**Your instructions:** Starting at the top of the records, output every line through the one that contains "- potted plant [442,260,473,300]", keeping each exactly as it appears.

· · · · · · ·

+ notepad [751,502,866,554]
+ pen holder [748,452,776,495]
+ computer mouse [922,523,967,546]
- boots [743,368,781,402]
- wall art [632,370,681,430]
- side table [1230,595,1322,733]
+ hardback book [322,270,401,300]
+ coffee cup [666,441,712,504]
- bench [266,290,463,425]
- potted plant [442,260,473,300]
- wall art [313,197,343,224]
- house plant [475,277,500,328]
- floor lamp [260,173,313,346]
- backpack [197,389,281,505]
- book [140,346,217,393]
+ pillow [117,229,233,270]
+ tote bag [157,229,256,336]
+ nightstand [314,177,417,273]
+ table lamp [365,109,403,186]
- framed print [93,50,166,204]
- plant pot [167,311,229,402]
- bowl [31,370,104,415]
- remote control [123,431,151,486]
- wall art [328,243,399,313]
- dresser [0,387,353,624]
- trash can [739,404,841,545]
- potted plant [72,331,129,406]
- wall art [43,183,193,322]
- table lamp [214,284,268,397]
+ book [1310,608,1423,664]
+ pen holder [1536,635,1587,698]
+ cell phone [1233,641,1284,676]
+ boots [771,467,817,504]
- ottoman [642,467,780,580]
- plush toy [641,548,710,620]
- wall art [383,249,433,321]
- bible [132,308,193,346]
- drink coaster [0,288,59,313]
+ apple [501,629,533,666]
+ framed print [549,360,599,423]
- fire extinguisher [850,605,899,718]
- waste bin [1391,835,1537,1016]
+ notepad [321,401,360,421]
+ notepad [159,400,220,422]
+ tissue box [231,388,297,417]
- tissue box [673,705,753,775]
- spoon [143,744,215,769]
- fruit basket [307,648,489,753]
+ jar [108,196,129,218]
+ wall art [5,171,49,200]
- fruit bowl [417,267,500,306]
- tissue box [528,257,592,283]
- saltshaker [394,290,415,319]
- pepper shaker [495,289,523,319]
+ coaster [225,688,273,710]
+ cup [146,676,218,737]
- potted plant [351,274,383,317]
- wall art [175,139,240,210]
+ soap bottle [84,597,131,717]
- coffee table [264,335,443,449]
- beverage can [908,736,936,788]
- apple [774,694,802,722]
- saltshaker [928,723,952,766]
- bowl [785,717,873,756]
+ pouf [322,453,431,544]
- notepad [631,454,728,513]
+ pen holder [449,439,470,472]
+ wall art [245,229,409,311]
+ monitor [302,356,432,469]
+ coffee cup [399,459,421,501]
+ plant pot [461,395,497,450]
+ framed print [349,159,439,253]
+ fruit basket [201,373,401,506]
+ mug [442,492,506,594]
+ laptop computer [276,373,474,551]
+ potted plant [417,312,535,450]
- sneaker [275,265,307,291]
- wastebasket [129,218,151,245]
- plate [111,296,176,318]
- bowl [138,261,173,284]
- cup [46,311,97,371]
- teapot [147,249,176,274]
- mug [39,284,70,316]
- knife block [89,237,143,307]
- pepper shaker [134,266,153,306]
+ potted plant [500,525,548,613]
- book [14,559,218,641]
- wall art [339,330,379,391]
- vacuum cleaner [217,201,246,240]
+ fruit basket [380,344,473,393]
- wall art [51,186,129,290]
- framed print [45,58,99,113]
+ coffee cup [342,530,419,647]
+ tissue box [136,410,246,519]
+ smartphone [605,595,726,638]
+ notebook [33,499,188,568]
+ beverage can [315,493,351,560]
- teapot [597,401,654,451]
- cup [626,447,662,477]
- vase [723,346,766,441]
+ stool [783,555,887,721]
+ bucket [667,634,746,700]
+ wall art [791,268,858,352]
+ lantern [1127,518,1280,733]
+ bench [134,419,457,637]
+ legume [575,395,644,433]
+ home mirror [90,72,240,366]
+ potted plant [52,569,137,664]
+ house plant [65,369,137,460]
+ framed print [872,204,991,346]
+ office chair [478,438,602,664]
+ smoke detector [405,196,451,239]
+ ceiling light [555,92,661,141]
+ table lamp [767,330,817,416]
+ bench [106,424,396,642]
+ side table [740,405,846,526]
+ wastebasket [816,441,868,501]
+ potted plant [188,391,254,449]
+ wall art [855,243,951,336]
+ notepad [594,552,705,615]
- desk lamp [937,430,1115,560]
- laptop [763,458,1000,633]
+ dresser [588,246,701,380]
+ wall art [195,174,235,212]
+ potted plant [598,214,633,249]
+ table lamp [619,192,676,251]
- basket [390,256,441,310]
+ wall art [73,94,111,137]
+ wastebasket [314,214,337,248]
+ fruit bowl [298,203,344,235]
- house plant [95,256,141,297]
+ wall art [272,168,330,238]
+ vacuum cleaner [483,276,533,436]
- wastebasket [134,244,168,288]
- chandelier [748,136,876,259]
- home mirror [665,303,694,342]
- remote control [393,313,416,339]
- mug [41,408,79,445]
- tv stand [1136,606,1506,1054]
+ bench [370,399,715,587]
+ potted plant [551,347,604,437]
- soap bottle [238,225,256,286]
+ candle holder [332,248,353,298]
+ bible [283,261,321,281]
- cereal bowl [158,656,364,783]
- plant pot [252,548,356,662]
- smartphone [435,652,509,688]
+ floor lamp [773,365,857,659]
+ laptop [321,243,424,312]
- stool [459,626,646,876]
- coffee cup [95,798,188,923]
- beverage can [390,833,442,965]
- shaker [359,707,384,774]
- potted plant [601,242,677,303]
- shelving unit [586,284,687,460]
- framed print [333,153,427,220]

· · · · · · ·

**Task answer:**
+ notepad [751,502,866,554]
+ pen holder [748,452,776,495]
+ computer mouse [922,523,967,546]
- boots [743,368,781,402]
- wall art [632,370,681,430]
- side table [1230,595,1322,733]
+ hardback book [322,270,401,300]
+ coffee cup [666,441,712,504]
- bench [266,290,463,425]
- potted plant [442,260,473,300]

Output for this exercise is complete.